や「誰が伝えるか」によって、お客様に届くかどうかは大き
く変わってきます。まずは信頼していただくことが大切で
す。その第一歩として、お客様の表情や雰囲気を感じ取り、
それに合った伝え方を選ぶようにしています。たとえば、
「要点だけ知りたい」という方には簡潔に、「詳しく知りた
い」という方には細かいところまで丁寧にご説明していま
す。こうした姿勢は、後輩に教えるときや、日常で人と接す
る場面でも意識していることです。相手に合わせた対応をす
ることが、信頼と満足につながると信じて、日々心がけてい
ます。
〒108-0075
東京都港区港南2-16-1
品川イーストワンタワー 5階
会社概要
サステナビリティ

--

* _Exercise aim_:
Print the line containing "る場面でも意識していることです。相手に合わせた対応をす" and every line after it to the end of the records above, exactly as written, and nothing else.

* _Result of the exercise_:
る場面でも意識していることです。相手に合わせた対応をす
ることが、信頼と満足につながると信じて、日々心がけてい
ます。
〒108-0075
東京都港区港南2-16-1
品川イーストワンタワー 5階
会社概要
サステナビリティ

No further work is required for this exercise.